Após a divulgação da prisão do suspeito no último sábado (20), amigos e familiares da vítima se pronunciaram por meio das redes sociais, deixando mensagens de carinho no perfil da jovem no Facebook.

Janaina morava em Sete Barras, no Vale do Ribeira e desapareceu no dia 28 de julho, logo após deixar seu ambiente de trabalho, emRegistro. De acordo com uma amiga, imagens de câmeras de monitoramento de uma loja próxima de onde a vendedora trabalha mostram a mulher passando por uma rua e um carro a segue logo depois disso. Um funcionário de um posto de gasolina afirma ter visto o momento em que o carro, que possuía placas de Sorocaba, parou do lado da mulher. De acordo com ele, Janaina teria conversado com o motorista do automóvel e entrou no veículo em seguida. Depois disso, ela não foi mais vista.

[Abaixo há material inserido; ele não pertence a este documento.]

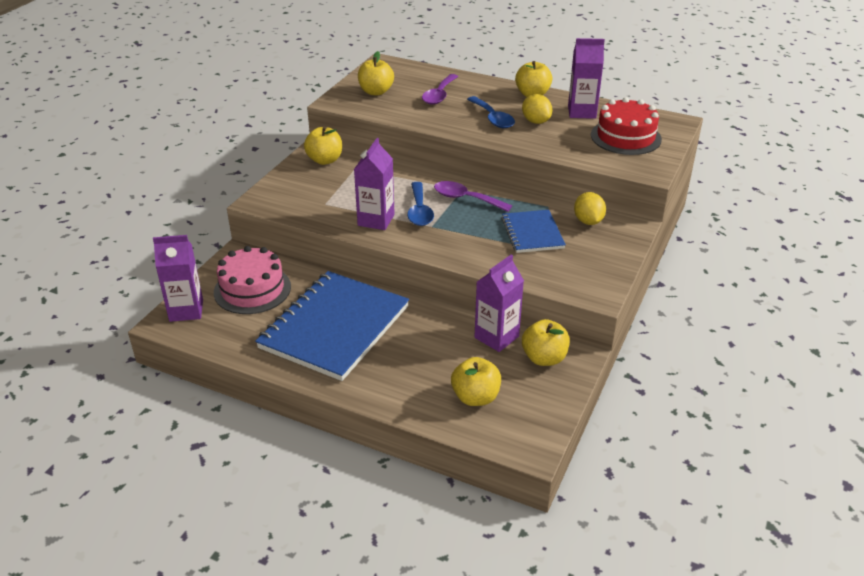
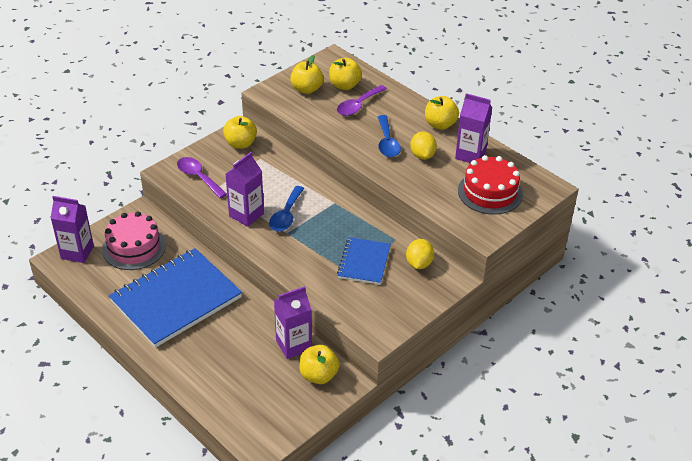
camera: 20 degrees right, 5 degrees up
purple spoon [434,181,512,212] -> purple spoon moved to [177,157,227,198]
yellow apple [451,357,501,406] -> yellow apple moved to [329,58,362,90]

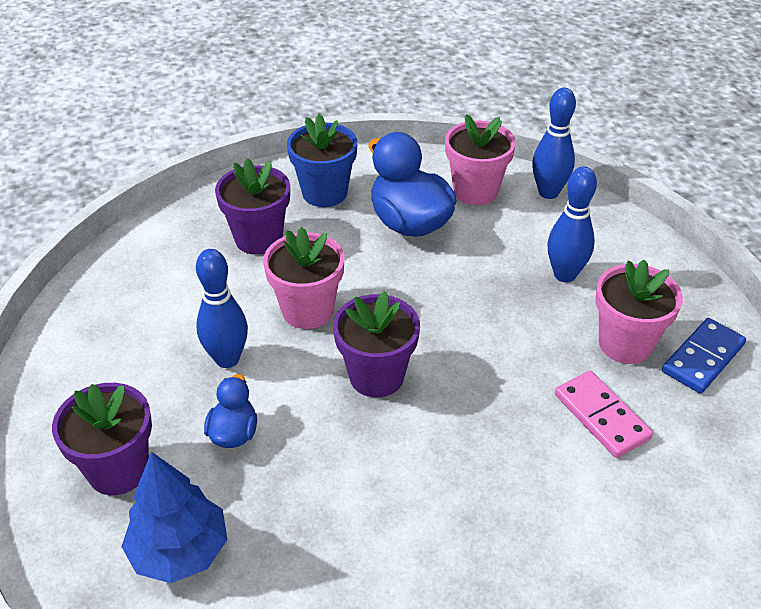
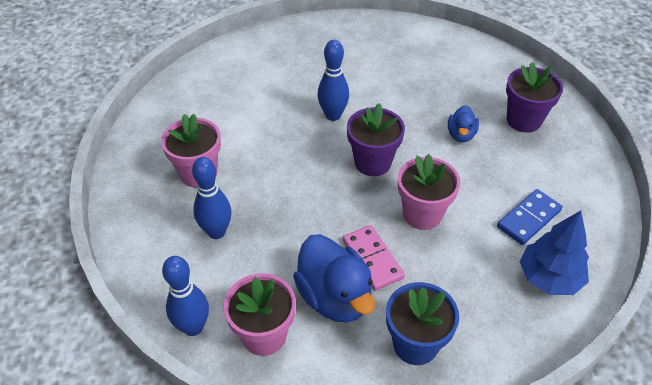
camera: 175 degrees left, 5 degrees up
blue tree [121,452,228,583] -> blue tree moved to [520,211,589,295]
blue bowling pin [196,249,248,368] -> blue bowling pin moved to [318,40,349,121]
purple flower pot [215,158,290,255] -> none
pink domino [555,371,653,458] -> pink domino moved to [343,225,405,291]
blue domino [662,318,746,394] -> blue domino moved to [497,189,563,245]

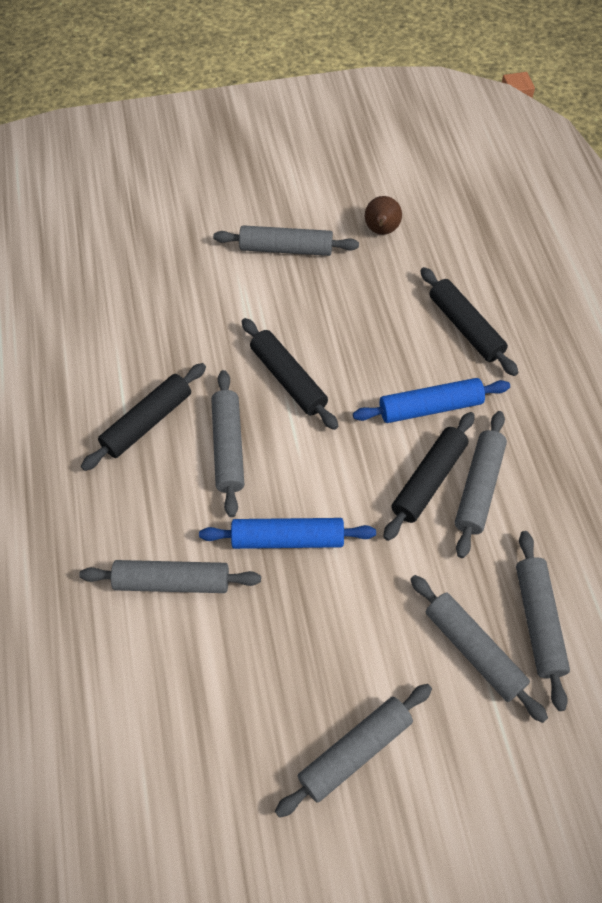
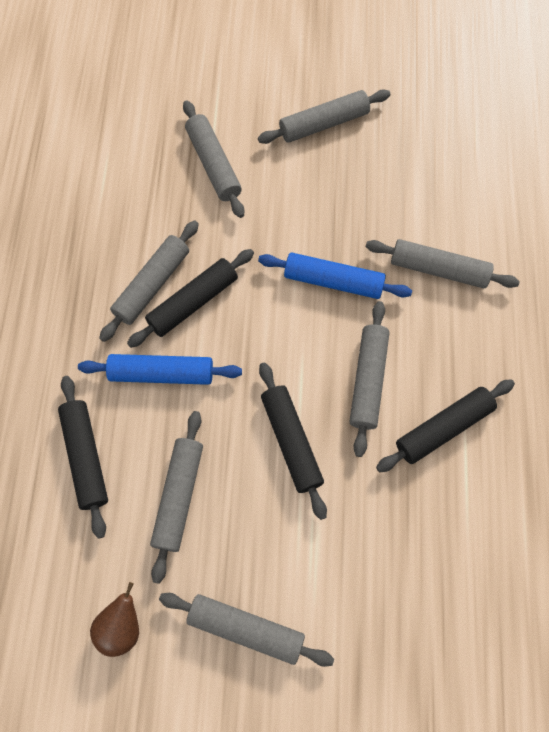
camera: 165 degrees left, 10 degrees up
grey rolling pin [516,531,570,711] -> grey rolling pin moved to [150,411,203,584]

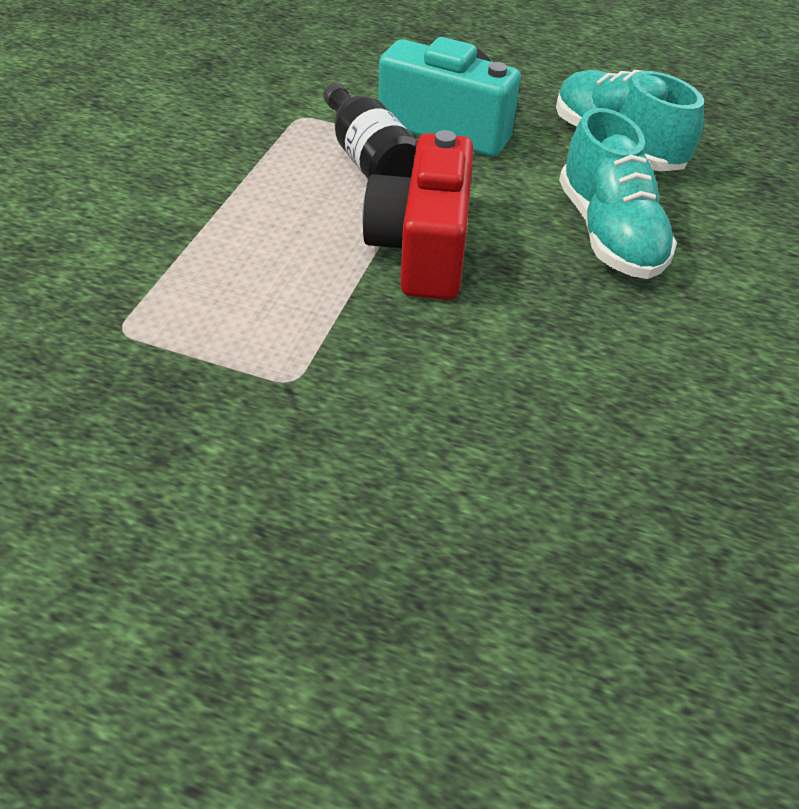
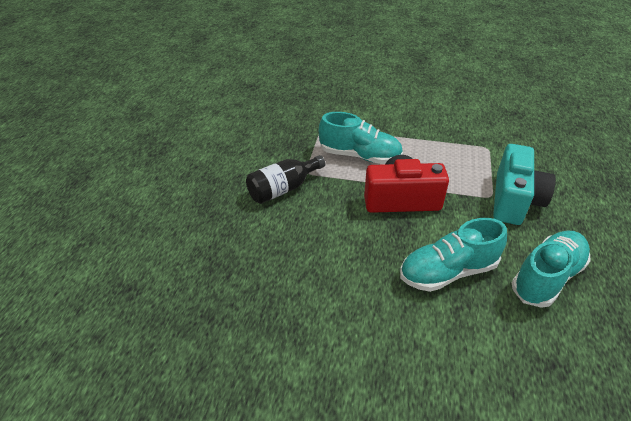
camera: 85 degrees right, 5 degrees down
black bottle [324,83,417,179] -> black bottle moved to [246,155,325,204]
none -> turquoise shoe [319,112,403,164]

Rosenei da Silva Santos, mãe da vítima, ficou sabendo que Ivo Ferreira de Oliveira, de 49 anos, foi preso, no último sábado (20), por ser suspeito de cometer o crime. “Quando me contaram, eu não conseguia me lembrar desse nome, quem era esse homem. Não me caía a ficha. Depois fui me lembrando e, na verdade, eu não o conheço, apenas sei que minha filha era amiga da ex-mulher dele”, conta.

A mãe da jovem afirmou ainda que no mesmo dia que ficou sabendo que o policial militar foi preso, procurou a ex-mulher dele, que era amiga de sua filha, para saber se ela tinha alguma suspeita da motivação do crime.

“Eu fui até a casa dela porque estava com um aperto muito grande e senti que precisava conversar com ela. Acho que é coração de mãe. Mas ela disse que não sabe de nada e que não acredita que foi ele quem matou. Então, eu ainda estou convivendo com essa angústia”, lamenta.

Rosenei acredita que a filha tenha aceitado uma carona e Ivo tentou forçá-la a "ficar" com ele. “Talvez tenha sido isso. Ela pode ter resistido e ele ficou com raiva. Aí aconteceu essa crueldade. Eu chorei muito quando fiquei sabendo que localizaram o suspeito. É inacreditável”, finaliza.

Frio
Em entrevista ao G1, o delegado responsável pelo caso, Marcelo Freitas, afirmou que o corpo da jovem tinha sinais de violência e ferimentos, mas como estava em estado de putrefação, a polícia aguardo o laudo para confirmar a causa da morte.

Freitas contou ainda que durante todo o depoimento, o suspeito se mostrou frio e não demonstrou nenhuma reação, mesmo quando foi declarada a prisão temporária. O subtentente foi detido em Registro e encaminhado para o presídio militar Romão Gomes, em São Paulo.